President YolaRX Consultants Rutgers The State University of New Jersey Montreal, Canada
Background: Patients with systemic lupus erythematosus (SLE) increases the risk of cardiovascular diseases1. While cardioprotective effects of first line SLE therapy have been demonstrated in real-life2,3, the impact of second line therapies on the long-term is very poorly documented.
Objectives: To assess the relative ratio of the occurrence of myocardial infarction (MI), stroke and embolism, as a composite cardiovascular outcome (CVO), in SLE patients, according to the use of individual second-line therapies.
Methods: A cohort of patients with SLE was followed in the French health care database (SNDS) from January 1, 2010, to December 31, 2020, which covers 99% of the population (>66 million persons). New drug users cohorts were identified systematically, including indicated second-line therapies [methotrexate (MTX); belimumab (BLM), azathioprine (AZA), and mycophenolic acid (MA)]. A sub-cohort of patients with a previous episode of SLE-related organ damage was also studied. A new treatment user was defined as no dispensing of the considered drug in the previous 360 days. For each new user, a patient without the considered drug was matched (1:1 ratio) on a high-dimensional propensity score using up-to 300 variables from 8 dimensions, age (±1 year), calendar date (±2 years), and time since SLE diagnosis. Conditional Poisson models were performed and adjusted for comorbidities and history of CVO.

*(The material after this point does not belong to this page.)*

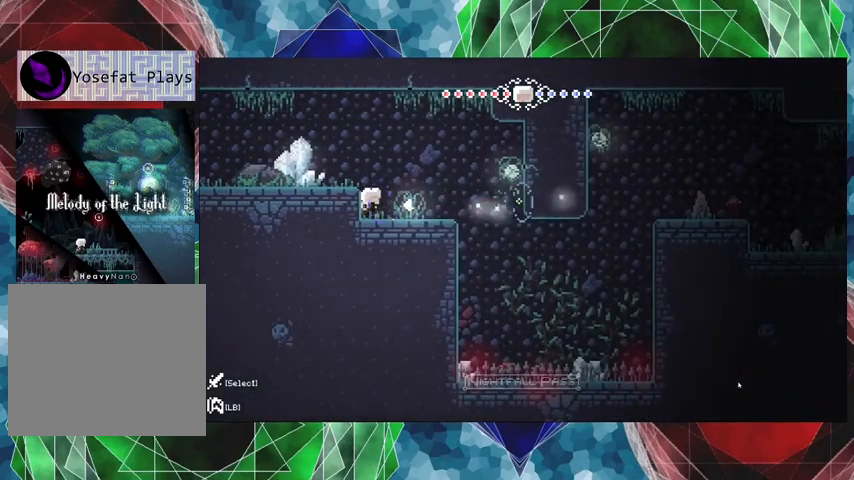
{"buttons": ["DPAD_RIGHT"], "left_stick": "center", "right_stick": "center", "events": [[233, "DPAD_RIGHT", "down"]]}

Results: 52,883 patients with SLE were identified and followed on average 8.6 years. New use of AZA was observed in 2,743 patients and was associated with an adjusted rate ratio (aRR) of 0.48 (95% confidence interval (CI): [0.26-0.86] for CVO versus comparable non-users. Figures were respectively 7,819 MTX new-users associated with an aRR of 0.75 [0.55-1.02], 600 BLM new-users associated with an aRR of 0.41 [0.05-3.46] and 7,819 MA new users associated with an aRR of 0.54 [0.28-1.02]. Results were similar among the 17,295 patients with a prior SLE-related organ damage.
Conclusions: Indicated treatments of SLE show a protective effect on cardiovascular disorders with a long term follow up in real-life. The systematic new-users cohort design is an efficient method to assess effects of medications in real-life.